Zeitfahrspezialist Lennart Kämna will sich auf dem Weg nach Paris auf den 21 Etappen zeigen, für die Fotografen durfte er sich schon mal im neuen Tour-Outfit des Rennstalls posieren. Dass Bora-Athlet „Emu“ Buchmann in diesem Jahr den Giro und im Herbst die Vuelta der 21-tägigen Frankreich-Rundfahrt, die am 24. Juli traditionsgemäß auf den Champs Elysées enden wird, vorziehen würde, stand schon vorher fest. Der Tour-Vierte von 2019 ist mittlerweile aus dem großen Öffentlichkeits-Focus gefallen. Unverschuldet, zum Teil auch wegen eines frühen Sturzes vor zwei Jahren.
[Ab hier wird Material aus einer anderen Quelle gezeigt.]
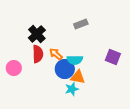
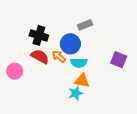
black cross: (37, 34) -> (39, 35), turned -30
red semicircle: (38, 54) -> (40, 56), turned -60
blue circle: (65, 69) -> (70, 44), moved

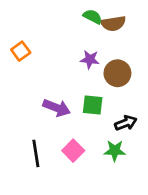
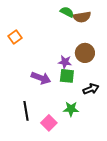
purple star: (90, 59) -> (65, 62), moved
pink square: (73, 151) -> (49, 123), moved
green star: (115, 151) -> (71, 109), moved

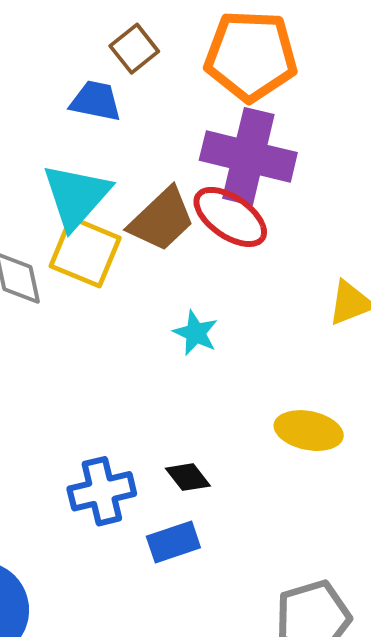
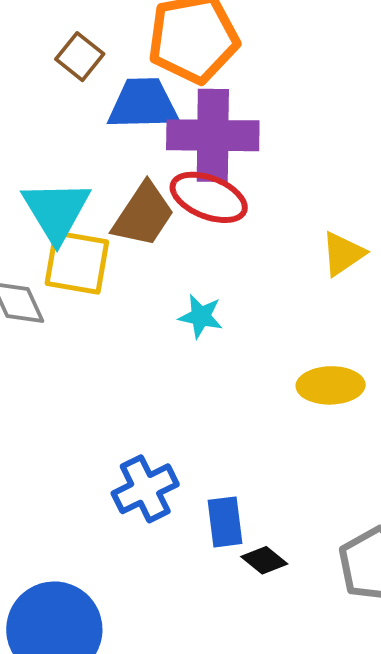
blue trapezoid: (96, 101) -> (143, 104), moved, size x1.4
black diamond: (188, 477) -> (264, 560), moved
blue rectangle: (173, 542) -> (225, 522), turned -66

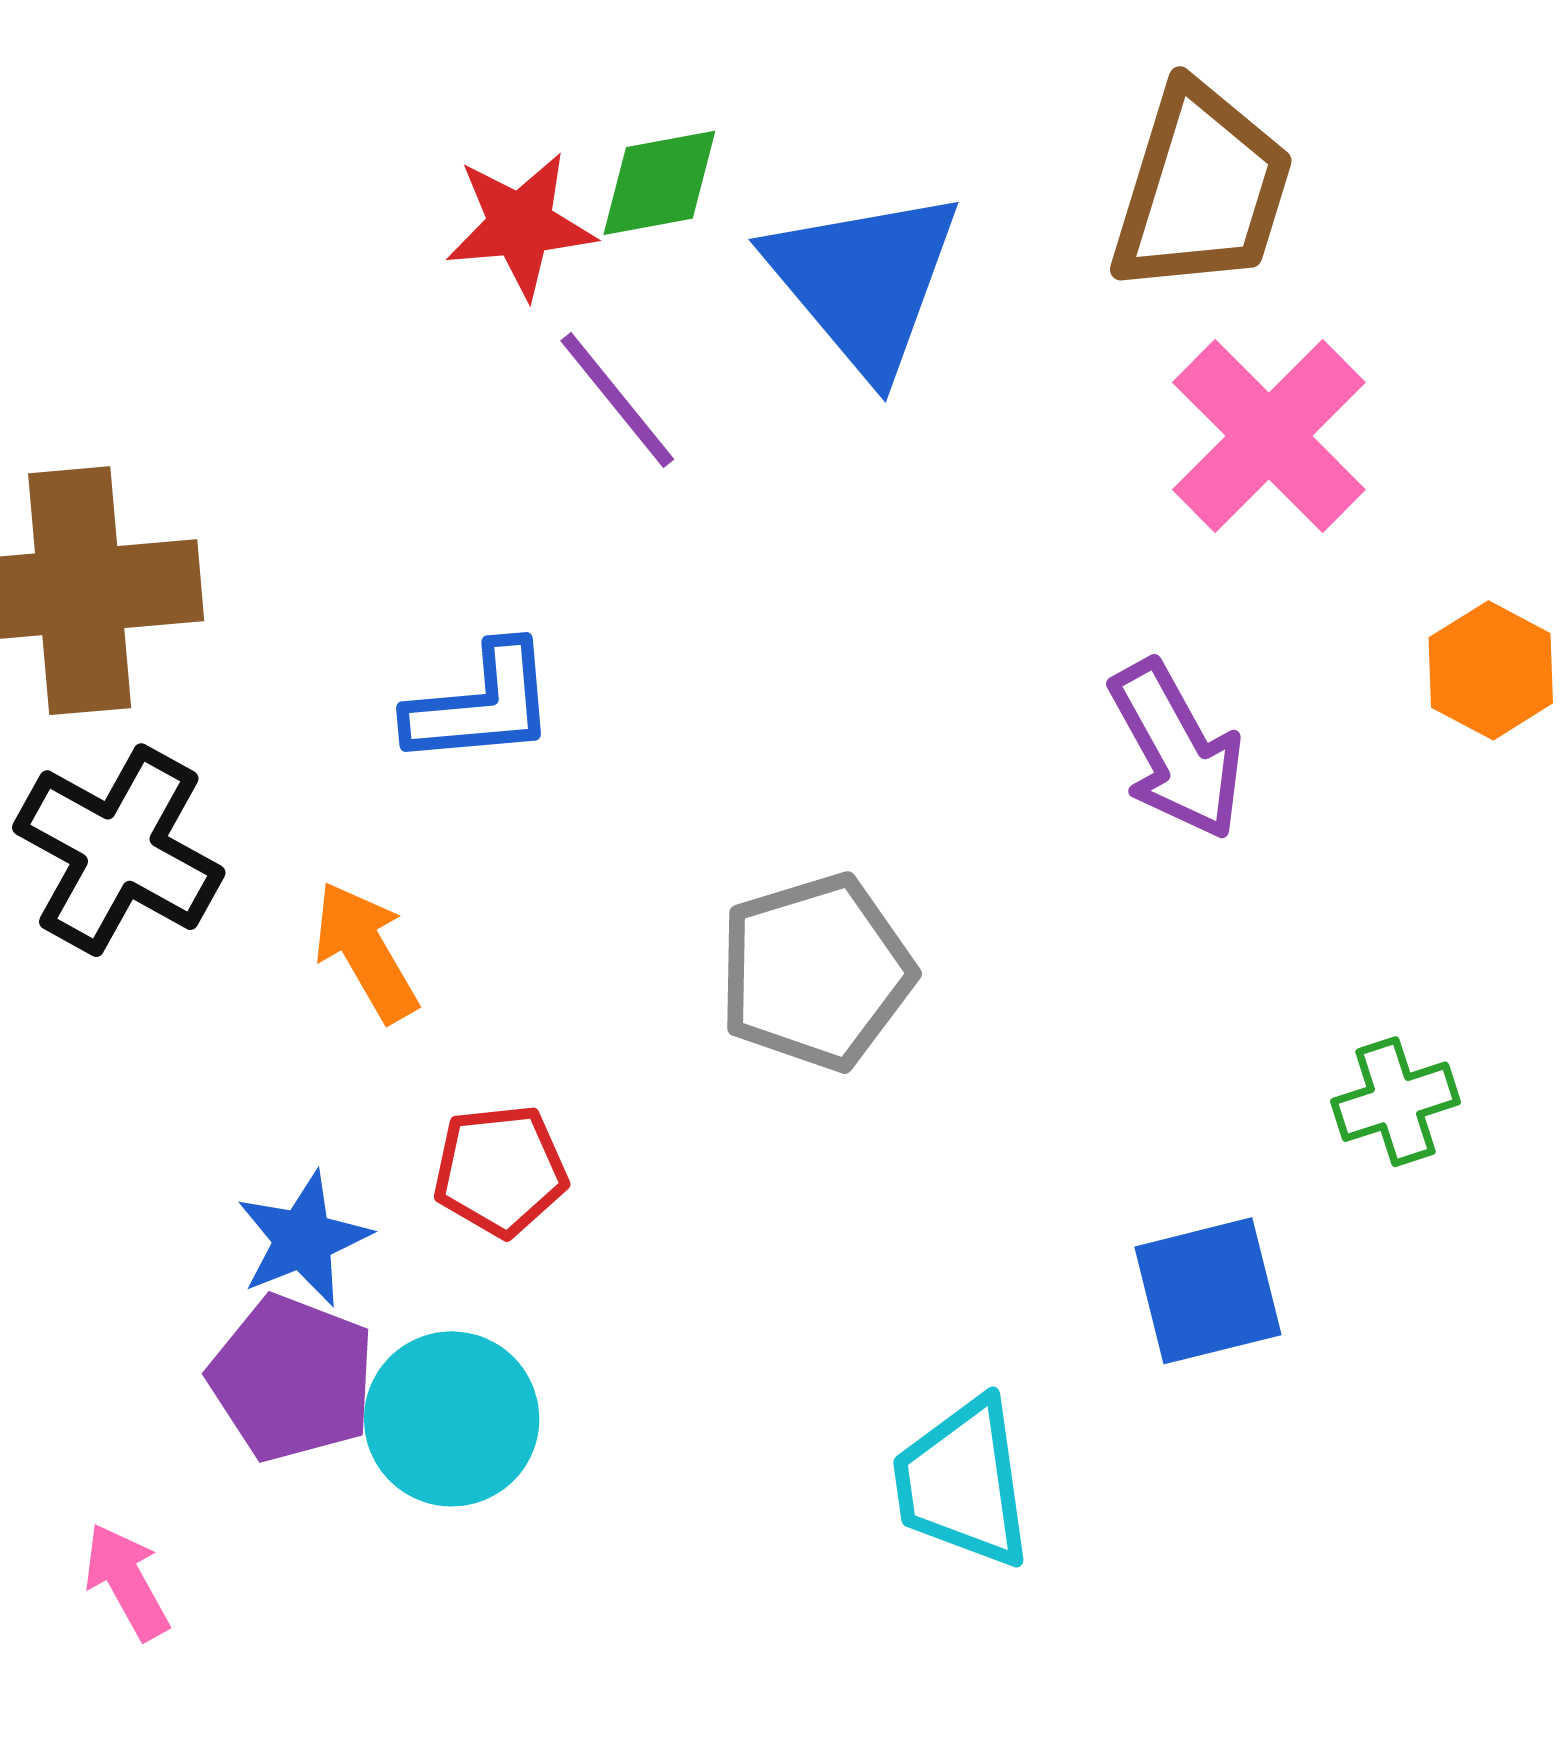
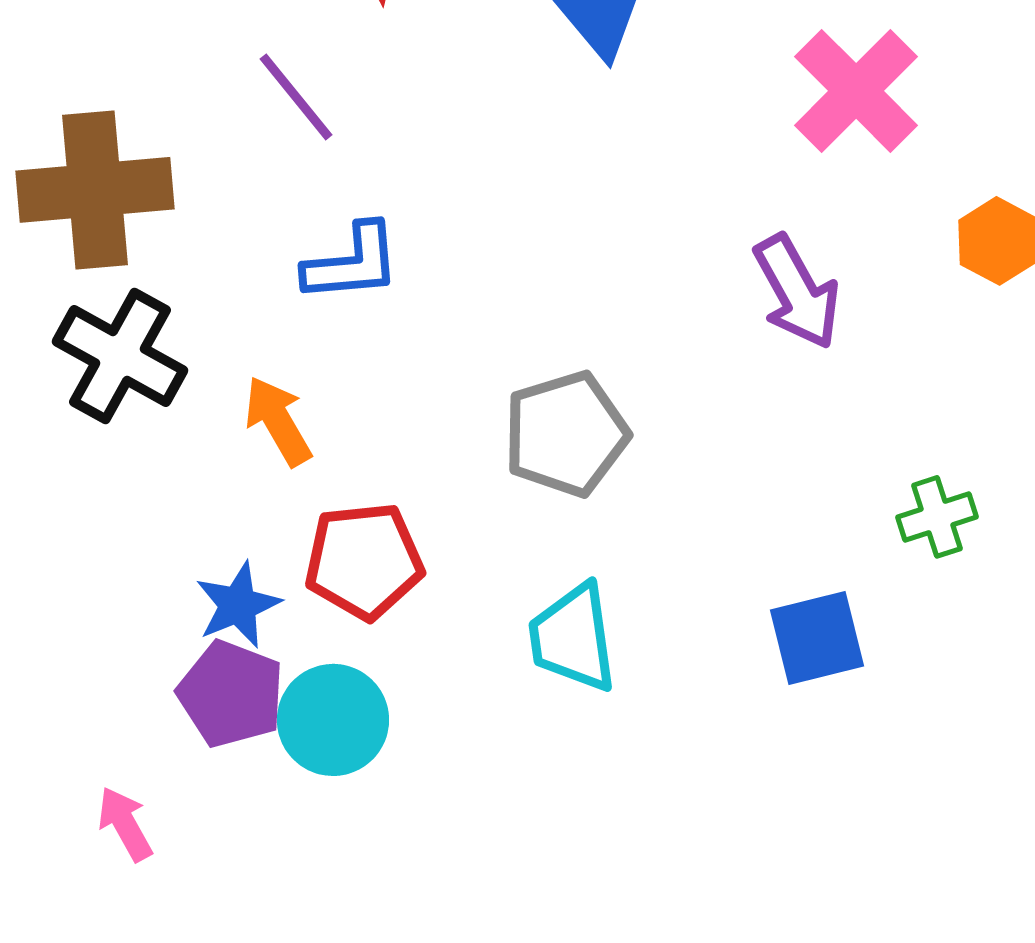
purple line: (617, 400) -> (296, 97), moved
red pentagon: (500, 1170) -> (364, 561), size x1.4
cyan trapezoid: (963, 1483) -> (573, 638), moved

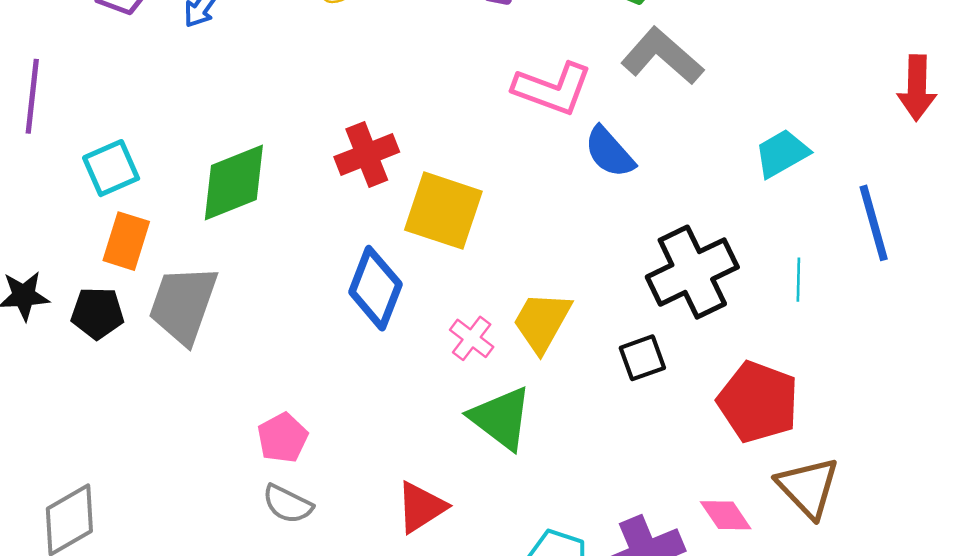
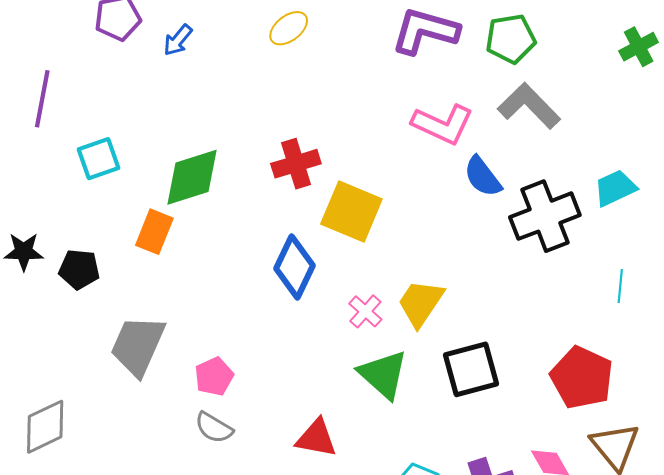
orange rectangle: (126, 241) -> (154, 232), moved
black cross: (692, 272) -> (545, 216), moved
gray trapezoid: (183, 305) -> (138, 346), moved
black square: (642, 358) -> (471, 369), moved, size x1.6
red triangle: (421, 507) -> (316, 438), turned 39

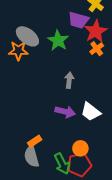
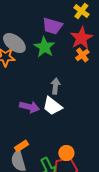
purple trapezoid: (78, 20) -> (52, 26), moved
purple arrow: (65, 112) -> (29, 107), moved
white trapezoid: (91, 112) -> (52, 106), moved

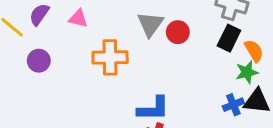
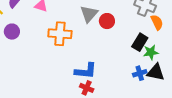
black rectangle: (229, 38) -> (140, 42), moved
orange semicircle: (254, 51) -> (157, 22), moved

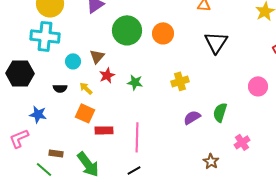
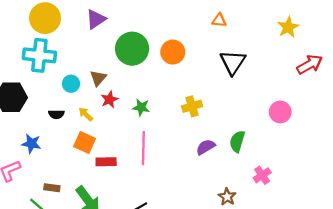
pink line: (137, 137) -> (143, 148), moved

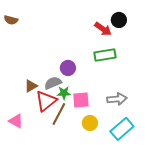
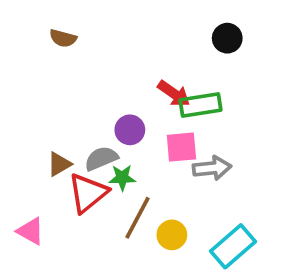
brown semicircle: (11, 20) -> (63, 38), moved
red arrow: (103, 29) -> (174, 94), moved
gray arrow: (117, 99) -> (212, 168), moved
pink square: (81, 100) -> (181, 147), moved
brown line: (59, 114) -> (137, 218), moved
Im Klassement werden keine deutschen Fahrer weit vorn erwartet. Weder in der Endabrechnung noch unterwegs auf der Runde, die den Kletterern entgegenkommt. So wie beim Aufstieg hinauf nach L’Alpe d’Huez ausgerechnet am französischen Nationalfeiertag. Das wäre dann eher was für Cofidis-Profi Simon Geschke. Der mittlerweile 36-Jährige würde in einem französischen Rennstall am „quatorze juillet“ (14. Juli) Deutsche und Franzosen gleichermaßen aus dem Sattel reißen, wenn er denn „einen raushaut“. Und wäre am 18. Dezember in Baden-Baden beim „Sportler des Jahres“ ein gern gesehener Gast.
Aber gewiss ist vor dem Start am kommenden Freitag lediglich die Ungewissheit. Die Dänen werden sich zumindest 30 Jahre nach dem unglaublichen EM-Märchen ihrer Urlaubskicker mächtig über die besten Pedaleure der Welt freuen. Über die, die Corona übrig lässt.